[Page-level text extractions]
────────

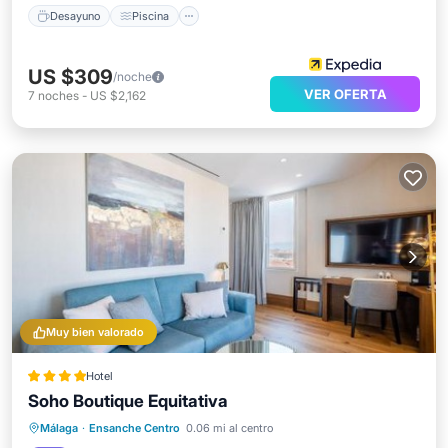
Desayuno
Piscina
US $309
/noche
VER OFERTA
7
noches
-
US $2,162
Muy bien valorado
Hotel
Soho Boutique Equitativa
Estación de carga para vehículos eléctricos
Aparcamiento
Piscina
Málaga
·
Ensanche Centro
0.06 mi al centro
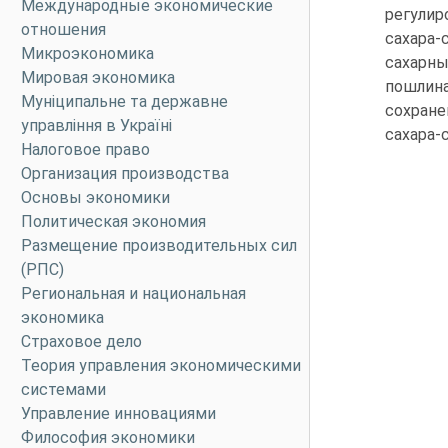
Международные экономические
регулир
отношения
сахара
Микроэкономика
сахарны
Мировая экономика
пошлина
Муніципальне та державне
сохране
управління в Україні
сахара-
Налоговое право
Организация производства
Основы экономики
Политическая экономия
Размещение производительных сил
(РПС)
Региональная и национальная
экономика
Страховое дело
Теория управления экономическими
системами
Управление инновациями
Философия экономики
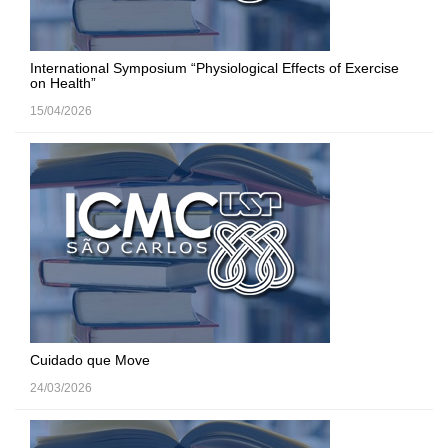
International Symposium “Physiological Effects of Exercise
on Health”
15/04/2026
Cuidado que Move
24/03/2026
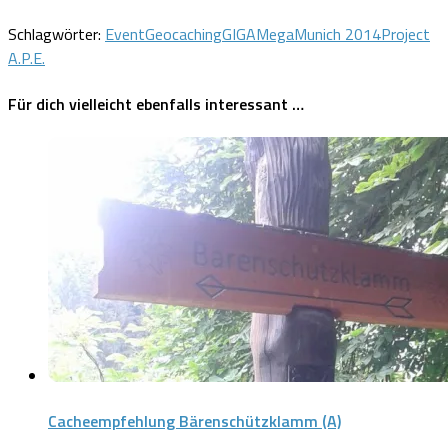
Schlagwörter:
Event
Geocaching
GIGA
Mega
Munich 2014
Project
A.P.E.
Für dich vielleicht ebenfalls interessant …
Cacheempfehlung Bärenschützklamm (A)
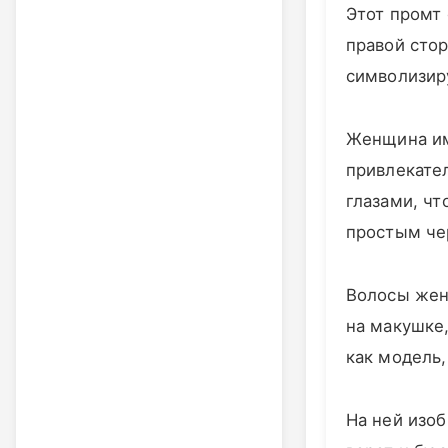
Этот промт
правой сто
символизир
Женщина им
привлекате
глазами, чт
простым че
Волосы жен
на макушке,
как модель,
На ней изоб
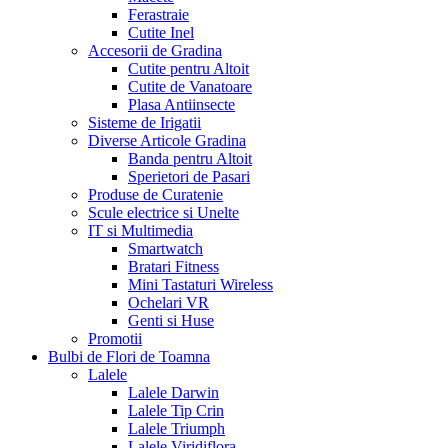
Ferastraie
Cutite Inel
Accesorii de Gradina
Cutite pentru Altoit
Cutite de Vanatoare
Plasa Antiinsecte
Sisteme de Irigatii
Diverse Articole Gradina
Banda pentru Altoit
Sperietori de Pasari
Produse de Curatenie
Scule electrice si Unelte
IT si Multimedia
Smartwatch
Bratari Fitness
Mini Tastaturi Wireless
Ochelari VR
Genti si Huse
Promotii
Bulbi de Flori de Toamna
Lalele
Lalele Darwin
Lalele Tip Crin
Lalele Triumph
Lalele Viridiflora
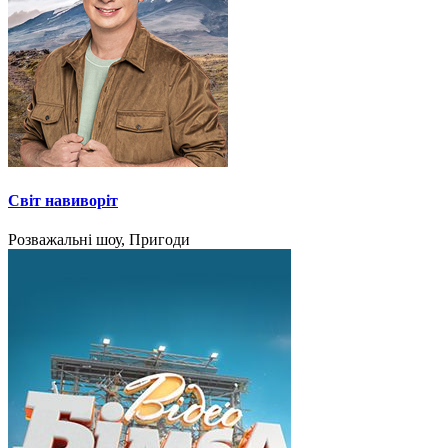
Світ навиворіт
Розважальні шоу, Пригоди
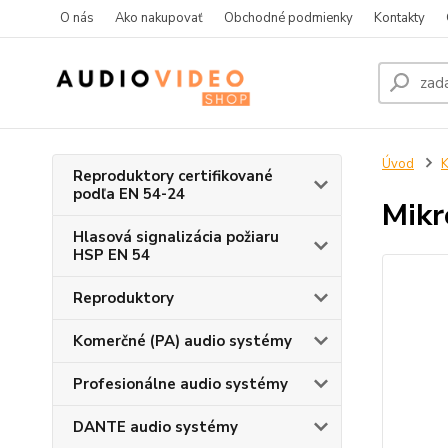
O nás
Ako nakupovať
Obchodné podmienky
Kontakty
Úvod
K
Reproduktory certifikované
podľa EN 54-24
Mik
Hlasová signalizácia požiaru
HSP EN 54
Reproduktory
Komerčné (PA) audio systémy
Profesionálne audio systémy
DANTE audio systémy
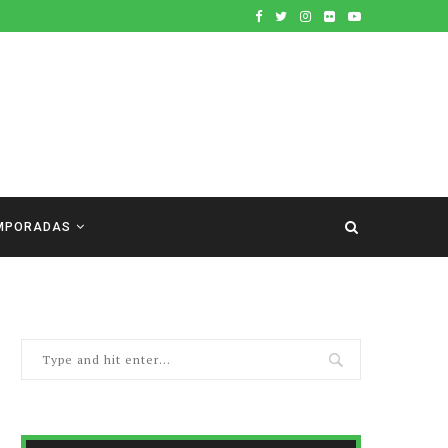
MPORADAS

────────

If a line in the records above has the word "systémy", copy it out.

Komerčné (PA) audio systémy
Profesionálne audio systémy
DANTE audio systémy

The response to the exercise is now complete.